Spatial coverage of DOLCE tier 1 (red); regions added in tier 2 (orange) and tier 3 (yellow). Spatial coverage varies temporally; May 2000 is shown here as a representative example.
The paper, published in the Journal of Hydrology and Earth Systems Science, showed that DOLCE is in better agreement with tower-based observations than ten different existing global ET datasets for a range of metrics. We also showed that despite the scale mismatch between the flux tower and the grid cell, the ensemble of flux towers as a whole can provide information about the grid cells that contain them, and the representativeness of the point scale to the grid scale is enhanced by considering flux tower sites that lie in grid cells where the dominant land cover matches the land cover associated with the flux tower.

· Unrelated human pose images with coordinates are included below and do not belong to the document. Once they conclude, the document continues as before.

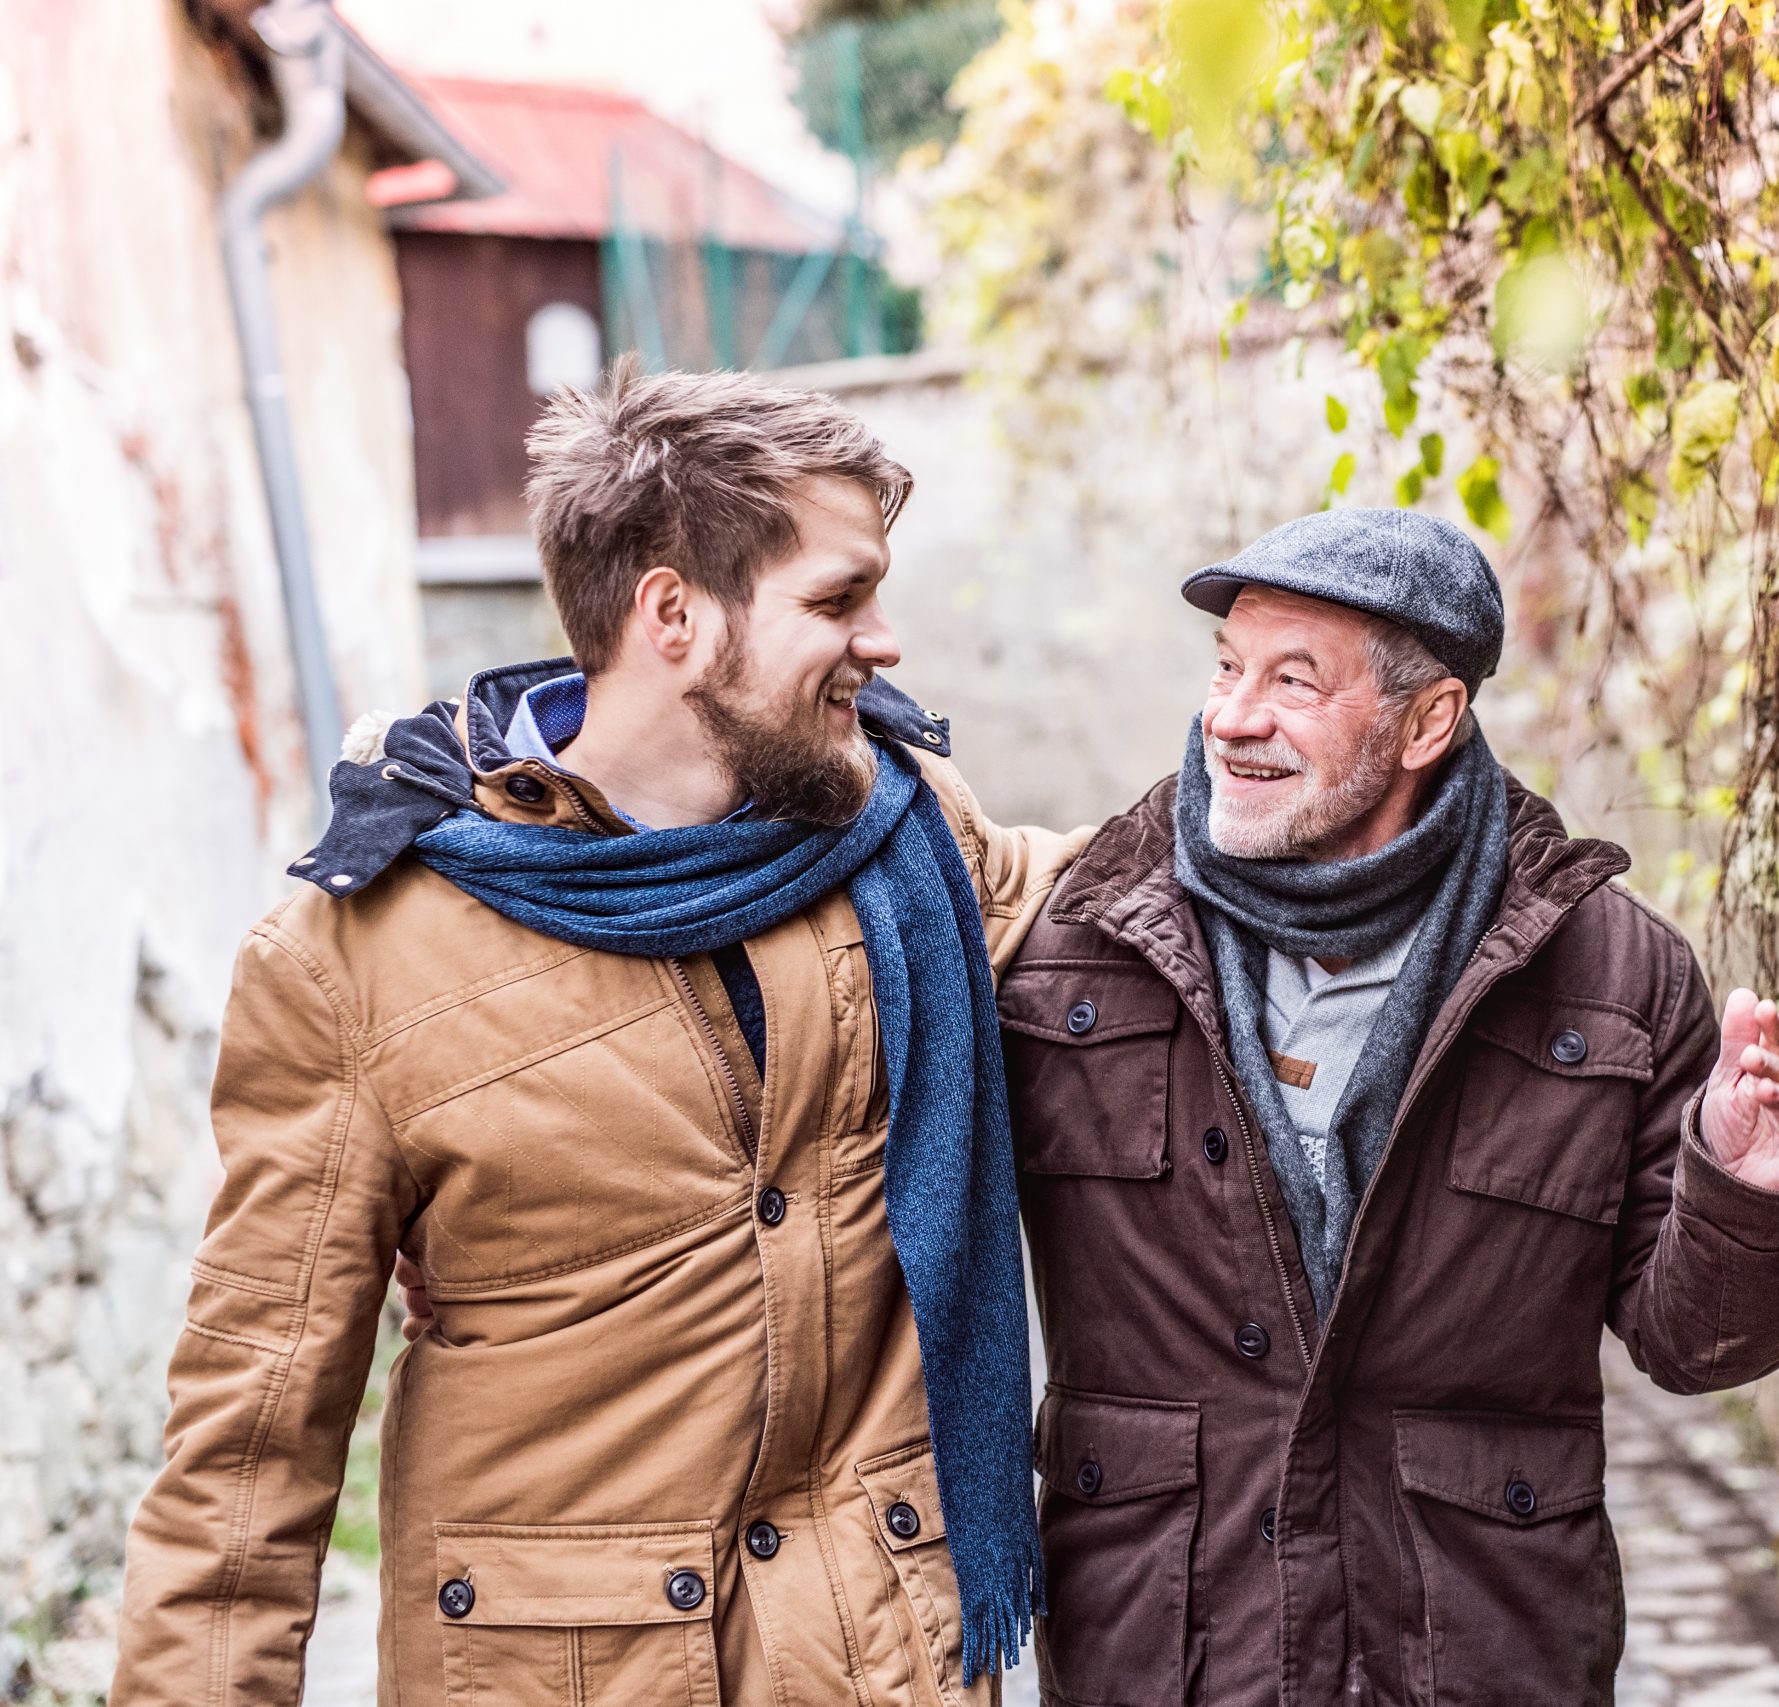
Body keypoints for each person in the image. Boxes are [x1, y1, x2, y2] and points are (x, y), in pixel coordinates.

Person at [112, 364, 1079, 1707]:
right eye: (839, 599)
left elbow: (1123, 901)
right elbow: (248, 1445)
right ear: (674, 614)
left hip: (878, 1659)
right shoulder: (361, 957)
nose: (885, 639)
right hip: (558, 1669)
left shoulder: (903, 838)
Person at [1001, 508, 1779, 1705]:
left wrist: (1746, 1196)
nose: (1232, 717)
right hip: (1164, 1650)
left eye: (1295, 681)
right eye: (1228, 668)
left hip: (1476, 1652)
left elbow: (1695, 1344)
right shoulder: (1081, 942)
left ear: (1427, 721)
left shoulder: (1611, 976)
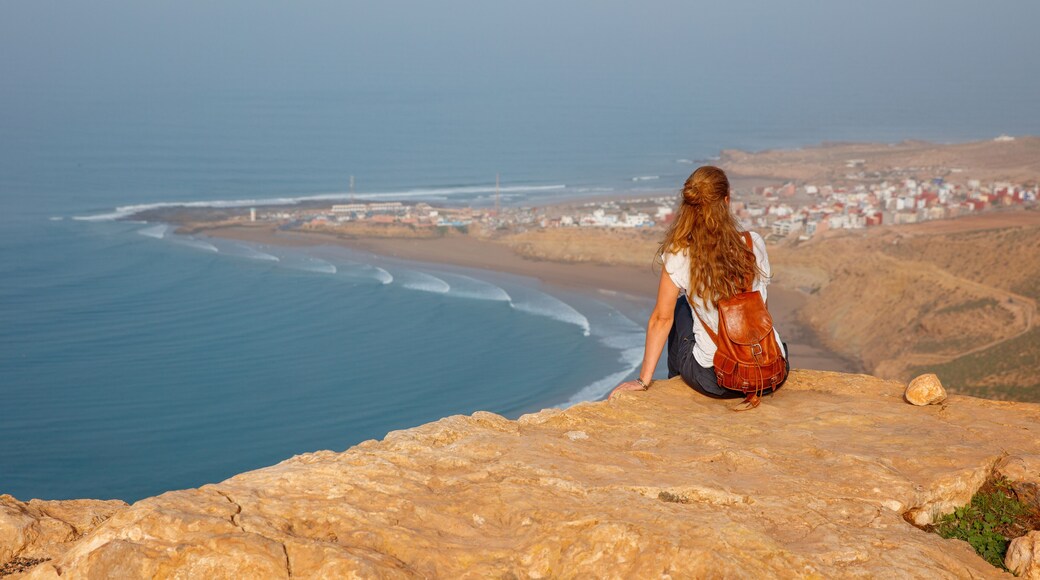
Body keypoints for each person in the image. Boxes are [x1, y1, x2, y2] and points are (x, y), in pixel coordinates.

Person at [609, 166, 788, 408]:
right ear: (726, 200)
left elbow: (661, 319)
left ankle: (674, 386)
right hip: (771, 371)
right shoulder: (752, 242)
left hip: (717, 380)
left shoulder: (680, 253)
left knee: (680, 307)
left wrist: (643, 380)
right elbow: (760, 308)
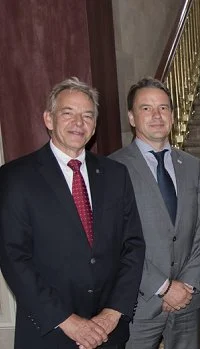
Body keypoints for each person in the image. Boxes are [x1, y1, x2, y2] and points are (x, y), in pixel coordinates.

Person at [0, 77, 145, 349]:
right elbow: (14, 258)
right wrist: (67, 321)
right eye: (68, 113)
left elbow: (133, 247)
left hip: (108, 332)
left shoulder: (116, 175)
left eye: (87, 115)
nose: (79, 122)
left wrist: (113, 313)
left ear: (94, 126)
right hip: (49, 331)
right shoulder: (16, 177)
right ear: (48, 119)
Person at [109, 77, 200, 349]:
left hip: (187, 300)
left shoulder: (193, 166)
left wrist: (186, 284)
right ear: (131, 117)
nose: (156, 116)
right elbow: (115, 241)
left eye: (163, 108)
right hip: (138, 303)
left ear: (173, 116)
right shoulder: (112, 169)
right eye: (146, 108)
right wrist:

The weighting approach that we implemented can take advantage of positive features of the individual products and reduce their limitations. It also offers an opportunity for improvement as more flux tower data and new gridded ET products become available. The same weighting approach can be used to develop monthly global gridded estimates of the complete water and energy budgets. DOLCE provides a valuable addition to currently available ET estimates and it can be used as a tool for model evaluation.
DOLCE v1.0 can be downloaded from geonetwork.nci.org.au and its DOI is http://dx.doi.org/10.4225/41/58980b55b0495
Article: ”Derived Optimal Linear Combination Evapotranspiration (DOLCE): a global gridded synthesis ET estimate’’, Hobeichi, S., Abramowitz, G., Evans, J., Ukkola, A., Hydrol. Earth Syst. Sci., 22, 1317–1336, 2018, DOI: doi.org/10.5194/hess-22-1317-2018.